English

Italian officials ignored tenants' complaints in apartment building collapse

For two years before the collapse of an Italian apartment building, which killed 67 people, tenants complained to local officials that they feared the building was unsafe. Only days before the disaster a group of engineers sent by authorities told the nervous residents that the building was safe and that they could sleep peacefully.

But in the early morning hours of November 11 the apartment building in Foggia, Italy in Viale Giotto collapsed, killing many of the tenants as they slept and others as they tried to escape. Minutes before the structure crumbled some residents heard loud cracking sounds, waking them. They knocked on doors, trying to wake other tenants, and escaped only moments before the building collapsed.

It took literally seconds for the building to fall on itself, floor atop floor. Only 15 people survived the crash. Many of those who perished died a slow death, trapped in the mass of pillars with oxygen running out, or burned by the explosion of gas pipes. A number of bodies were found in the stairways, indicating that they were overcome trying to escape the building.

Investigators of the collapse say the building's foundation was built with cheap materials on a shallow water table. Over time the wet soil had destabilized the already flawed foundation.

For two years residents of the building had been telling the mayor of the city, the civil officer, and any officials who would listen that they heard cracking noises, and could see their building deteriorating on a daily basis. They pointed out that cement pillars, meant to hold up the structure, were cracking. They also noted that damage to the pillars created dangerous conditions in the building's stairways.

On June 17, 1997, more than two years before the collapse, tenants sent a letter to the city government, but their complaint was filed in the drawer of the office of Procurator Baldassare Virzi'. Tenants continued to complain about the condition of the structure. This past summer tenants reported seeing steel rods protruding from the concrete pillars.

Fifteen days before the crash 12 tenant families wrote another letter to local authorities stating how a high-ranking official of Foggia, Gabriella Sorbilli-Lasco, had never concerned herself with this life-threatening situation. In response to their complaints, a group of engineers was sent to inspect the building. Just days before the crash, these engineers assured the residents that the building was safe.

There are four other apartment buildings in the area with similar structures, housing 300 people in all. Only a block separates these structures from the one in Viale Giotto. They were all built according to the same plan as the doomed building and are at imminent risk of collapse.

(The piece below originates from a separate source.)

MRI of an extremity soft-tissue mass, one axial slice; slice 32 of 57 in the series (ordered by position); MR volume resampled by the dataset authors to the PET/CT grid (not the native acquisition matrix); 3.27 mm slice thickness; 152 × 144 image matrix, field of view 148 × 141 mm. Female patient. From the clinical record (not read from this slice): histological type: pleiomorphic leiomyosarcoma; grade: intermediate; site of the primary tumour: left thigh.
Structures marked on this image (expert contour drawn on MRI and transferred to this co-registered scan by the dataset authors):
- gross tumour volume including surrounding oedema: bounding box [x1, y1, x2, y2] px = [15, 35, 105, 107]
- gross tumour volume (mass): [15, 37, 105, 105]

Three of these buildings are owned by the Instituto Autonomo Case Popolari (IACP)—Autonomous Institute Public Housing—headed by Francesco Paolo Belmonte. An emergency evacuation order was issued several months ago for one of these buildings, but it was only carried out following the collapse of the building in Viale Giotto.

Belmonte had been fined $100 in October 1998 by the municipal police chief, Bruno Russo, after he inspected the building. The building owner paid the small fine, but Russo never reported the safety violations to higher authorities. Belmonte said it would cost $82,000 per tenant to fix the building.

Tenants of this building were evacuated by firemen knocking at their doors, forcing them to leave without gathering all their belongings. The working class families in these buildings spend much of their income on rent, and were worried where they would not be able to find other apartments. One was quoted as saying, “We refuse to leave unless you give us proper housing.”

The tragedy in Foggia was not a new experience for Italian apartment dwellers. A year earlier, on December 16, 1998, a building in the Portuense section of Rome collapsed, claiming 27 lives. The survivors still live in hotels. On July 14, 1994 a retirement home in Pavia collapsed, killing 28 elderly people.

A recent Italian census found that 3 million buildings in the country are at risk. Many working class families are caught in an impossible situation: without adequate income to afford a safe place to live, they are forced to remain in buildings that could collapse at any time.